That's insane. 1hr and 45 left to go, and it's at $1,675.00.

Roger


----------



## lovedr79 (Dec 13, 2016)

sold for 1675. dang! wait until that bad boy gets hung up in the top of a tree


----------



## Jim (Dec 13, 2016)

lovedr79 said:


> sold for 1675. dang! wait until that bad boy gets hung up in the top of a tree



That is just crazy. :roll:


----------



## earl60446 (Dec 14, 2016)

First cast, a pike smashes it, cuts the line and swims away with it in his mouth.
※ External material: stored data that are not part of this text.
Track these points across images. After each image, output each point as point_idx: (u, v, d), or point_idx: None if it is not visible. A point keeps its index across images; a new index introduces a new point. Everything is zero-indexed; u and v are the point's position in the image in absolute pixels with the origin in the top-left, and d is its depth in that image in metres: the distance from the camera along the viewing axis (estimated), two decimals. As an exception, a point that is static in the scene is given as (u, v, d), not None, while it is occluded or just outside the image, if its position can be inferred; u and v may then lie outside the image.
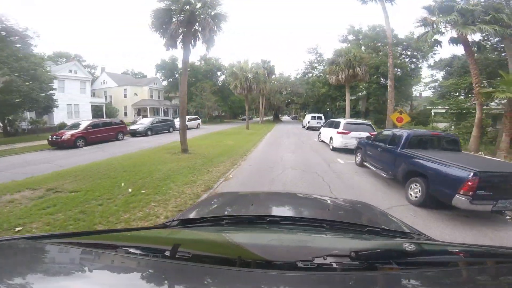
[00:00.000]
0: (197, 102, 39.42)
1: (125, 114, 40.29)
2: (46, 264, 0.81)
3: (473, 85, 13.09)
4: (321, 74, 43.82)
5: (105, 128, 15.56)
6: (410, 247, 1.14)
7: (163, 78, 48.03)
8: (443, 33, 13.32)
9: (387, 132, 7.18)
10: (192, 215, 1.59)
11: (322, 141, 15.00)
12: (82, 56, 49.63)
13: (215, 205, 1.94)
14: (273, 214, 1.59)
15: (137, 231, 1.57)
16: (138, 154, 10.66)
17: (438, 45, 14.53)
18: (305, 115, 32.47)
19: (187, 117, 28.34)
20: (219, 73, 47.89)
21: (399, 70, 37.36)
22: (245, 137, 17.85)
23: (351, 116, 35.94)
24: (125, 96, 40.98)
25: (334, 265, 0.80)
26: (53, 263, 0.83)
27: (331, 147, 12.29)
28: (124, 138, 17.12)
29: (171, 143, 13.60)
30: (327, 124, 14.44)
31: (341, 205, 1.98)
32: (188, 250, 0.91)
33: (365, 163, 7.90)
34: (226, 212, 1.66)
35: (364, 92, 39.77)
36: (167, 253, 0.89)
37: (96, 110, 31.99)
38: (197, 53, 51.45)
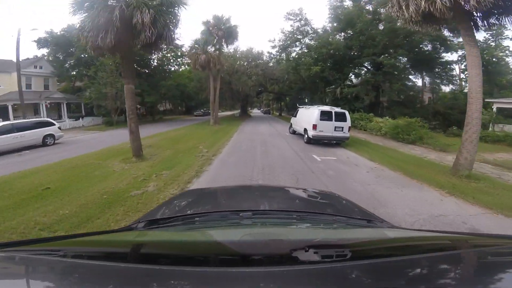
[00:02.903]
0: (95, 90, 21.63)
1: (-28, 117, 23.01)
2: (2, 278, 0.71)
3: None
4: (306, 51, 28.54)
5: None
6: (378, 236, 1.20)
7: (56, 57, 28.75)
8: None
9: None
10: (159, 215, 1.47)
11: None
12: None
13: (184, 203, 1.80)
14: (245, 208, 1.45)
15: (101, 235, 1.43)
16: None
17: None
18: (296, 108, 16.22)
19: None
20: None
21: (427, 43, 23.68)
22: None
23: (354, 110, 21.45)
24: (-29, 89, 23.82)
25: (308, 258, 0.79)
26: (8, 276, 0.72)
27: None
28: None
29: None
30: None
31: (310, 196, 1.96)
32: (158, 252, 0.93)
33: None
34: (196, 210, 1.59)
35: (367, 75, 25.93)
36: (137, 257, 0.86)
37: None
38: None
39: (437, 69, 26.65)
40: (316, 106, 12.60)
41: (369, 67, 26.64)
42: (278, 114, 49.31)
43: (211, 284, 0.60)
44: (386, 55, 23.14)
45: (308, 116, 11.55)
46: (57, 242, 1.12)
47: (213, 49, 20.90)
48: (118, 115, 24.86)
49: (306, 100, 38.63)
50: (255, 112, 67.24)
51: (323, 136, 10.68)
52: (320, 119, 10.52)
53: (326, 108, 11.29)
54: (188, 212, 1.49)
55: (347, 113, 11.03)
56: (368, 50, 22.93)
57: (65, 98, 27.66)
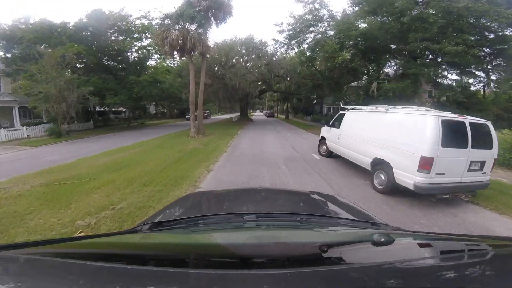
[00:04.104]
0: (24, 89, 15.22)
1: None
2: (5, 279, 0.69)
3: None
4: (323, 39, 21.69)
5: None
6: (383, 238, 1.16)
7: (12, 53, 22.45)
8: None
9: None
10: (164, 218, 1.46)
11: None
12: None
13: (188, 206, 1.81)
14: (249, 211, 1.51)
15: (106, 237, 1.41)
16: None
17: None
18: (341, 110, 7.72)
19: None
20: (129, 39, 23.44)
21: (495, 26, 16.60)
22: None
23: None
24: None
25: (312, 260, 0.77)
26: (13, 278, 0.70)
27: None
28: None
29: None
30: None
31: (313, 198, 1.95)
32: (163, 254, 0.93)
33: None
34: (200, 212, 1.60)
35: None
36: (141, 259, 0.86)
37: None
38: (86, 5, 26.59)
39: (498, 62, 19.87)
40: (408, 107, 5.46)
41: (409, 57, 19.96)
42: (284, 117, 43.01)
43: (215, 286, 0.61)
44: (444, 41, 16.40)
45: (396, 134, 4.70)
46: (62, 244, 1.11)
47: (195, 26, 14.38)
48: (71, 122, 18.62)
49: (315, 101, 32.21)
50: (257, 114, 61.15)
51: (446, 185, 3.98)
52: (444, 145, 3.87)
53: (450, 115, 4.33)
54: (192, 214, 1.47)
55: (490, 126, 4.37)
56: (415, 35, 16.31)
57: (16, 101, 21.45)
Owner spends rest of his vacation fishing the same spot trying to catch same pike.
Tim


----------



## Johnny (Dec 14, 2016)

LOL Earl LOL !!!!! that is exactly what 99% of us would do.
the other 1% would resort to more drastic measures . . . 
dynamite comes to mind also scuba gear and a spear gun

That's funny right there


----------



## lovedr79 (Dec 15, 2016)

earl60446 said:


> First cast, a pike smashes it, cuts the line and swims away with it in his mouth. Owner spends rest of his vacation fishing the same spot trying to catch same pike.
> Tim



EXACTLY! lord help them if the wife finds out how much it cost.


----------



## LDUBS (Dec 15, 2016)

This is so far over the top that I can't find the words.... What am I missing, other than a boatload of unneeded cash, haha.


----------



## Jim (Dec 15, 2016)

LDUBS said:


> This is so far over the top that I can't find the words.... What am I missing, other than a boatload of unneeded cash, haha.


 :LOL2: 

Exactly!


----------



## overboard (Dec 15, 2016)

So now that you have it, what you going to do with it Jim!  :lol: 

Probably see it back on ebay in a few years, as a collectors item for 5k! 
As PT Barnum once said "there's a sucker born every minute"!


----------



## Wyatt (Dec 16, 2016)

I think it should be placed in the next box pass! Lol


----------



## lovedr79 (Dec 16, 2016)

Wyatt said:


> I think it should be placed in the next box pass! Lol



next monthly give away


----------